**Exercise**
Print, exactly as they stand, the lines below from the one that has "20: (426, 179, 3.42)" to the one that has "33: (523, 173, 4.16)", inclusive, leaving out the pictures.

Dataset excerpts:

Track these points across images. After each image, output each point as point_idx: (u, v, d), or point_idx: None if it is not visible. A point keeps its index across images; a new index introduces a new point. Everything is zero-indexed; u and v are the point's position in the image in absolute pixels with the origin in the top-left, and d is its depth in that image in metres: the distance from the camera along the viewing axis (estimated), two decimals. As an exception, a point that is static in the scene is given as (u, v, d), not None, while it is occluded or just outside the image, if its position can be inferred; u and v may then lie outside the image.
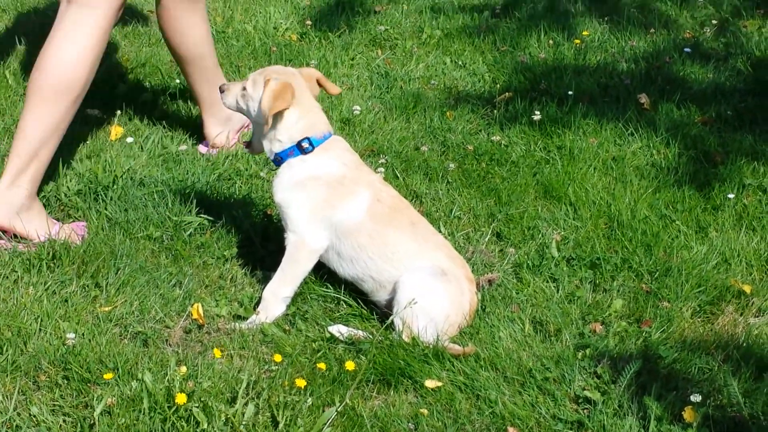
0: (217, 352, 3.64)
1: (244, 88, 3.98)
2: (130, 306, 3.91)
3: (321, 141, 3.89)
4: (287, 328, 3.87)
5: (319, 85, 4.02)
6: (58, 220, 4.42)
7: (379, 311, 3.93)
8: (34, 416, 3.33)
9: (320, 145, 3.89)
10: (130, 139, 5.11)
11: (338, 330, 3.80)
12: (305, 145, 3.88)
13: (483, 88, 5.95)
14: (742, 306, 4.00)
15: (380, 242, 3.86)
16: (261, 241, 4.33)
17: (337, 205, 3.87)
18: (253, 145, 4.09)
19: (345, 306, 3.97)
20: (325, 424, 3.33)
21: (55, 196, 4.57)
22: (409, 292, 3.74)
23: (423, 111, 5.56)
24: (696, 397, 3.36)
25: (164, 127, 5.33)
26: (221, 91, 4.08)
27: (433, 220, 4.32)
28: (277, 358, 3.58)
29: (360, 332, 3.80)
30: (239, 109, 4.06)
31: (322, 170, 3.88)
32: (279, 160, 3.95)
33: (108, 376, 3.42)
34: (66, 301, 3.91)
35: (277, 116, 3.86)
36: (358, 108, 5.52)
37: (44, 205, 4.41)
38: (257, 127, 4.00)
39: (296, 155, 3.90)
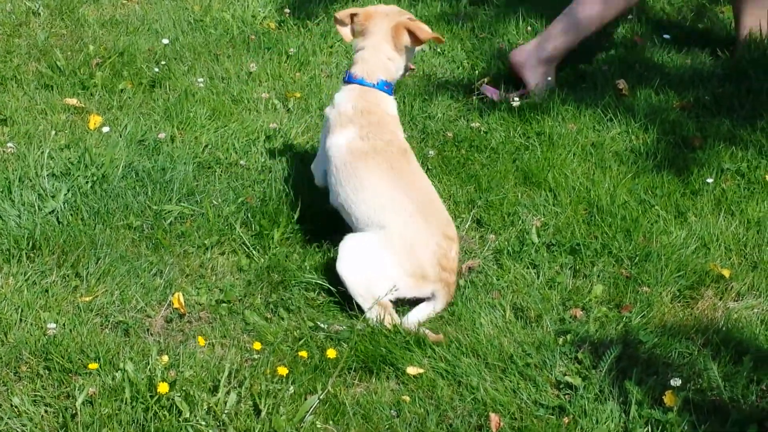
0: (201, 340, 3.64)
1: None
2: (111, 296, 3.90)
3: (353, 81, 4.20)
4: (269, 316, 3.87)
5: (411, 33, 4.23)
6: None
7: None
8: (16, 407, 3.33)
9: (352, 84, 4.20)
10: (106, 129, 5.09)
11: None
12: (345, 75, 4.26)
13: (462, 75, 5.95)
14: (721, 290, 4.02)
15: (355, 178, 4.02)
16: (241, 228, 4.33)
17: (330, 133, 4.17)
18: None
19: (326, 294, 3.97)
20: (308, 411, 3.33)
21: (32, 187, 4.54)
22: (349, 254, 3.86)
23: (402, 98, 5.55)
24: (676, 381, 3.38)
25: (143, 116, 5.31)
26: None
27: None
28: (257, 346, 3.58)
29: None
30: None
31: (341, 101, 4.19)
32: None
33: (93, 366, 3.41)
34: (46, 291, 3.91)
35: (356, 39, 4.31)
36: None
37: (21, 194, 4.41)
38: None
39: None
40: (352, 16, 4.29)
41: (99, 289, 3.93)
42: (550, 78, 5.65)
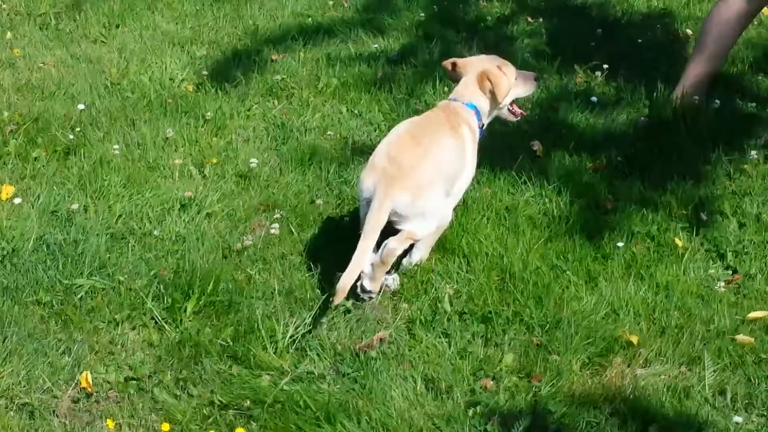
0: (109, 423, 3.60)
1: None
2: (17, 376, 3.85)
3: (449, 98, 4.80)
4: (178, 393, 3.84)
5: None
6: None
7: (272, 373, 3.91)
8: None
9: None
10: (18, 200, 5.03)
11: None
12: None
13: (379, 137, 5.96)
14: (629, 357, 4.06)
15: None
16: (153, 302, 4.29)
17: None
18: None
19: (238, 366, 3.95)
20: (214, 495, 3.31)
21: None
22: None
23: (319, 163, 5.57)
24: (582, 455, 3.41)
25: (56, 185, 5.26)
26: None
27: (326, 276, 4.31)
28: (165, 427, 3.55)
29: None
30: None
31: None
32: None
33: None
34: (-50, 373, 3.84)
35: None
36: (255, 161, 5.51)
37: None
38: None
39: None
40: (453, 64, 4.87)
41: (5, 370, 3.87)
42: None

---

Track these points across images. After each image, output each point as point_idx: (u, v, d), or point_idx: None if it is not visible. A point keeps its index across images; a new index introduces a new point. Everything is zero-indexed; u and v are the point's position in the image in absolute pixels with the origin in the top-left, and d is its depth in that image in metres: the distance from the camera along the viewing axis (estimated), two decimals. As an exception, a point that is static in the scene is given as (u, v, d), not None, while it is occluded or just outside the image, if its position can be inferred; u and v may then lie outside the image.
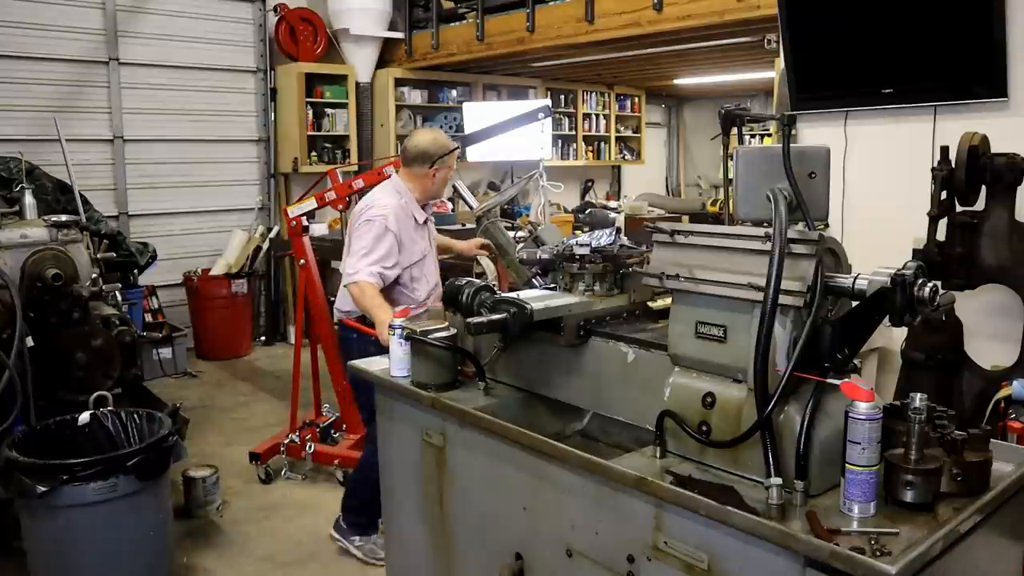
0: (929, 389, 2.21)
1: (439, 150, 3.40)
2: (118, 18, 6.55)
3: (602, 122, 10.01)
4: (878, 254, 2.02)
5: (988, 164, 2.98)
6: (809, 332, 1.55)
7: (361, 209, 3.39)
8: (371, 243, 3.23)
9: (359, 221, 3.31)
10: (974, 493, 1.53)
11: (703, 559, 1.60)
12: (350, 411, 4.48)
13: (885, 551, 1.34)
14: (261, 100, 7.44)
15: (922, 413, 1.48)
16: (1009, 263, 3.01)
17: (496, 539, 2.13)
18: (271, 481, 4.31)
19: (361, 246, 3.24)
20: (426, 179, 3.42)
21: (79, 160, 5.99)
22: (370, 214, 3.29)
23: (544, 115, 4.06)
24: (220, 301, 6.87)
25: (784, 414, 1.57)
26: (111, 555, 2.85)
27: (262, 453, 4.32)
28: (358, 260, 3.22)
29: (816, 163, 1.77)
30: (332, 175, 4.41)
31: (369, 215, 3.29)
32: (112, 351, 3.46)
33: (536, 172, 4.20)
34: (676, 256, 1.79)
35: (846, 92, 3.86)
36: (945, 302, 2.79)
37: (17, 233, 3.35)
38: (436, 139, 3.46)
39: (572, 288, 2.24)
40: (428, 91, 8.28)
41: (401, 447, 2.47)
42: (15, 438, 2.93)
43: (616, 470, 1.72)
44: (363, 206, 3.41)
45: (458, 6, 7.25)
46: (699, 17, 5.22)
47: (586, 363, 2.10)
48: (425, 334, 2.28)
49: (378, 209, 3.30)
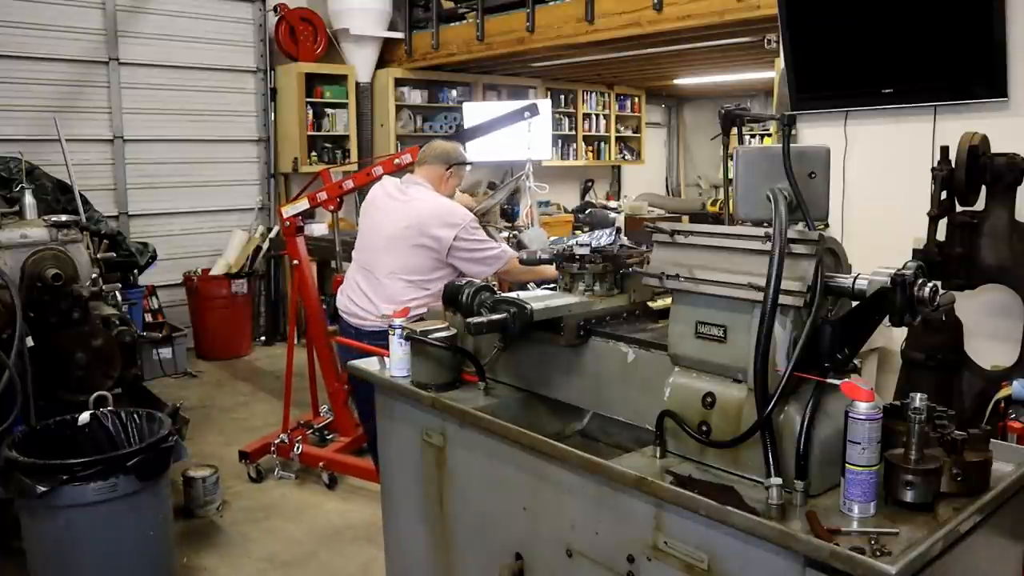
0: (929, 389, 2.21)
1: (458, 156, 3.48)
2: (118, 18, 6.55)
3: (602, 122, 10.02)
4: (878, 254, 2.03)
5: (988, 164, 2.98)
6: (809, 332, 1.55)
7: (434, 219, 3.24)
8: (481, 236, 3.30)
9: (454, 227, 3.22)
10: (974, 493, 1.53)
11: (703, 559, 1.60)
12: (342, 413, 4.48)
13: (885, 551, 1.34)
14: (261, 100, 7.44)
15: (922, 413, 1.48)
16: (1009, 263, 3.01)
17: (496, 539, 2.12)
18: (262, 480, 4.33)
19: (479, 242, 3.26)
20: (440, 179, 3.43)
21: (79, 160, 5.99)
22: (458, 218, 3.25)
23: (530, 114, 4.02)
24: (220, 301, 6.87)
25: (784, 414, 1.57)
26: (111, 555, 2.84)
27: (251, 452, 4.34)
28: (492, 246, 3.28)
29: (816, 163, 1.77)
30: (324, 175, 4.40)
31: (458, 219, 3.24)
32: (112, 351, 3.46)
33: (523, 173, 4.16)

...

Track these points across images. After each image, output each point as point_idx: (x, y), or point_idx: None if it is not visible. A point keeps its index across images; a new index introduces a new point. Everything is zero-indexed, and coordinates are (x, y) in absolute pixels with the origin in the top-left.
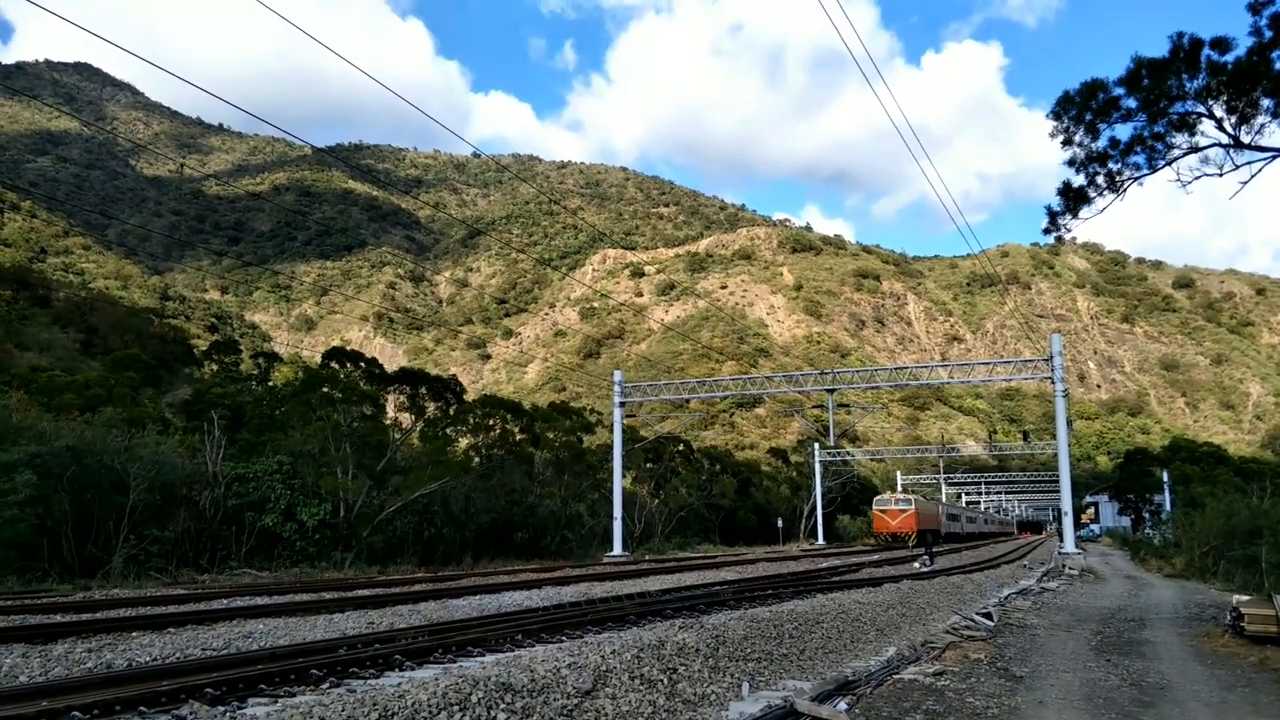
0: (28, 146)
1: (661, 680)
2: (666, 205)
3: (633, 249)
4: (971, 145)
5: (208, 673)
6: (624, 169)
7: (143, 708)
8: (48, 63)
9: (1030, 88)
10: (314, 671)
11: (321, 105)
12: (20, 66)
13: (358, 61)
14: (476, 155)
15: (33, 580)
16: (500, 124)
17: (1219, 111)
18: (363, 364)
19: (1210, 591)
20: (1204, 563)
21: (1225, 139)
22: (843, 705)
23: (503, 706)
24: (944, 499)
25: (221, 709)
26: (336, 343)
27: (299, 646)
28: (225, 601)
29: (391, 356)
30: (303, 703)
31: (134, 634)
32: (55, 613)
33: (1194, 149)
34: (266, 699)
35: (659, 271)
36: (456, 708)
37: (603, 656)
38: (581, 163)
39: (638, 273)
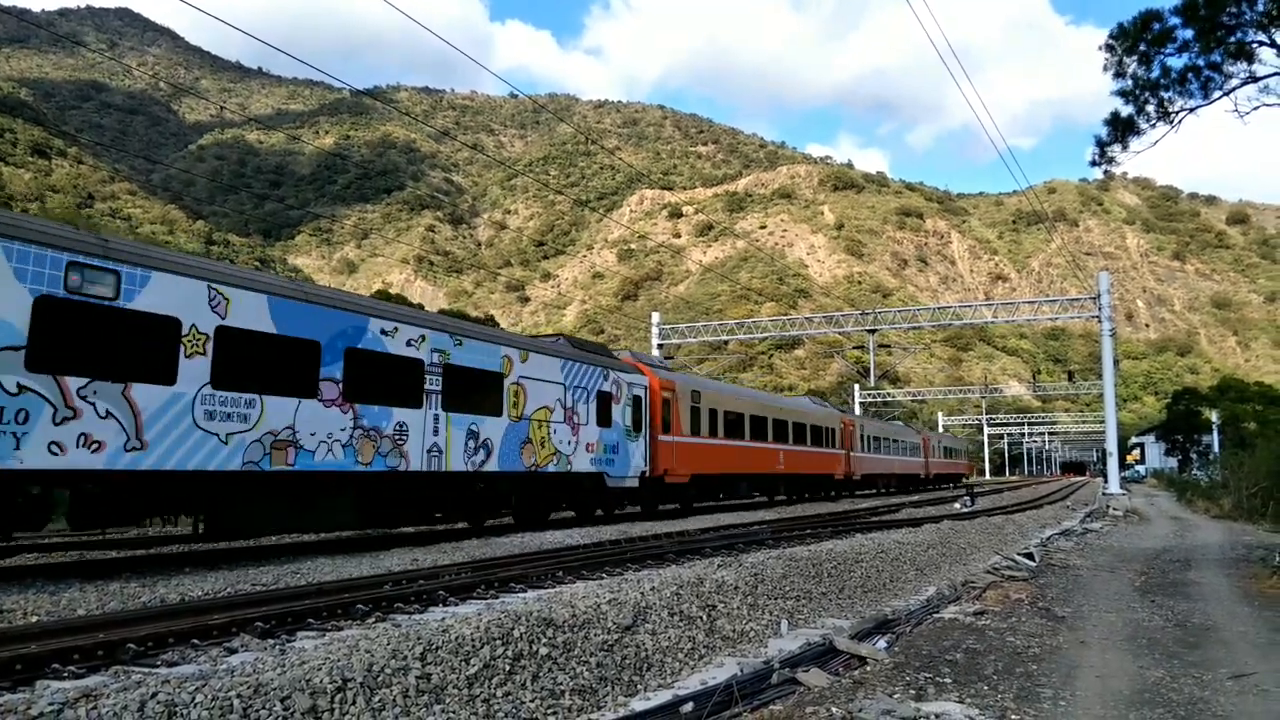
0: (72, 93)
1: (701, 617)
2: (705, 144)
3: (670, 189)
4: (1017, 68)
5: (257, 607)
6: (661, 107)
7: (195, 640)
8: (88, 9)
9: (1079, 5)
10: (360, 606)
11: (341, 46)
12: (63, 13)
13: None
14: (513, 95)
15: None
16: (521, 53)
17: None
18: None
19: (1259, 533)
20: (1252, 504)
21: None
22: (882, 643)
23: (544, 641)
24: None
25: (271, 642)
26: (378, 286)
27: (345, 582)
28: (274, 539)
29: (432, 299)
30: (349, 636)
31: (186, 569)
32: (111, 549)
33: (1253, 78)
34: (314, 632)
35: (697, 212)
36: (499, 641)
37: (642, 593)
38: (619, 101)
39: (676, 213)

**Task answer**
20: (426, 179, 3.42)
21: (79, 160, 5.99)
22: (370, 214, 3.29)
23: (544, 115, 4.06)
24: (220, 301, 6.87)
25: (784, 414, 1.57)
26: (111, 555, 2.85)
27: (262, 453, 4.32)
28: (358, 260, 3.22)
29: (816, 163, 1.77)
30: (332, 175, 4.41)
31: (369, 215, 3.29)
32: (112, 351, 3.46)
33: (536, 172, 4.20)
34: (676, 256, 1.79)
35: (846, 92, 3.86)
36: (945, 302, 2.79)
37: (17, 233, 3.35)
38: (436, 139, 3.46)
39: (572, 288, 2.24)
40: (428, 91, 8.28)
41: (401, 447, 2.47)
42: (15, 438, 2.93)
43: (616, 470, 1.72)
44: (363, 206, 3.41)
45: (458, 6, 7.25)
46: (699, 17, 5.22)
47: (586, 363, 2.10)
48: (425, 334, 2.28)
49: (378, 209, 3.30)
0: (929, 389, 2.21)
1: (458, 156, 3.48)
2: (118, 18, 6.55)
3: (602, 122, 10.02)
4: (878, 254, 2.03)
5: (988, 164, 2.98)
6: (809, 332, 1.55)
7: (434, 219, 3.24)
8: (481, 236, 3.30)
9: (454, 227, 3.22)
10: (974, 493, 1.53)
11: (703, 559, 1.60)
12: (342, 413, 4.48)
13: (885, 551, 1.34)
14: (261, 100, 7.44)
15: (922, 413, 1.48)
16: (1009, 263, 3.01)
17: (496, 539, 2.12)
18: (262, 480, 4.33)
19: (479, 242, 3.26)
20: (440, 179, 3.43)
21: (79, 160, 5.99)
22: (458, 218, 3.25)
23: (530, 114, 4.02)
24: (220, 301, 6.87)
25: (784, 414, 1.57)
26: (111, 555, 2.84)
27: (251, 452, 4.34)
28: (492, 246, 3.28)
29: (816, 163, 1.77)
30: (324, 175, 4.40)
31: (458, 219, 3.24)
32: (112, 351, 3.46)
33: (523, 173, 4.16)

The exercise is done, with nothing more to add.